La increíble historia del hombre de 272 kilos que estafó a restaurantes para comer hasta reventar

En el año 2007, en Sanford, Florida, un hombre llamado George Jolicoeur se salvó de la cárcel gracias a su obesidad.

Guía de: Archivos de la Historia

En el año 2007, en Sanford, Florida, un hombre estadounidense de 272 kilos de peso llamado George Jolicoeur cometió una serie de fraudes en restaurantes para satisfacer su voraz apetito con un método que parecía infalible.

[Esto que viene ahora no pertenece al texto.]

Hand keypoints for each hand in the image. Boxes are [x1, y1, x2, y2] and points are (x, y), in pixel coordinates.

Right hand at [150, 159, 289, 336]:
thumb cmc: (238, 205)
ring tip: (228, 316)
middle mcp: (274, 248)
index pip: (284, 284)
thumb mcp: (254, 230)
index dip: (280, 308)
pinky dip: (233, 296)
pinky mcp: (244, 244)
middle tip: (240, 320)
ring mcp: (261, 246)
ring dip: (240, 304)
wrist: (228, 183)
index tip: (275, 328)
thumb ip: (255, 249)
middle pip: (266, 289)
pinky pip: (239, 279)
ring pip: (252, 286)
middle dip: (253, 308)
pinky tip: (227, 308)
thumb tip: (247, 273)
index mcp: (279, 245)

Entraba al restaurante, pedía grandes cantidades de comida, bebidas, batidos y platos abundantes, y devoraba casi todo. A continuación se quejaba de la calidad y se negaba a pagar la cuenta, exigiendo un reembolso.

615279035_1296375862526488_9131992305582178488_n

Durante meses Jolicoeur repitió el patrón hasta que fue sorprendido y detenido por la policía. En el intertanto enfermó, tuvo que ser hospitalizado y luego trasladado a un centro de enfermería especializada.

Sin embargo, dado que pesaba 272 kilos y se encontraba postrado en cama producto de sus problemas de salud debido a su obesidad, no pudo acudir a la audiencia judicial por sus propios medios.

La Justicia decidió entonces no encarcelarlo, dado que trasladarlo habría requerido transporte médico especializado, escolta y cuidados constantes, con un costo para el Estado de miles de dólares.

Al final la fiscalía le ofreció un trato: declararse culpable de cinco delitos menores de hurto, pagar 1.365 dólares en costas judiciales más una restitución no especificada y no ir a la cárcel ni cumplir libertad condicional. El abogado defensor, James D. Phillips Jr., aceptó el acuerdo y presentó la declaración de culpabilidad de inmediato.

Cuando la prensa de Florida le preguntó al fiscal porque no habían decidido encarcelar a George Jolicoeur, sólo comentó: “Él ya tiene su celda. Es su propia cama.”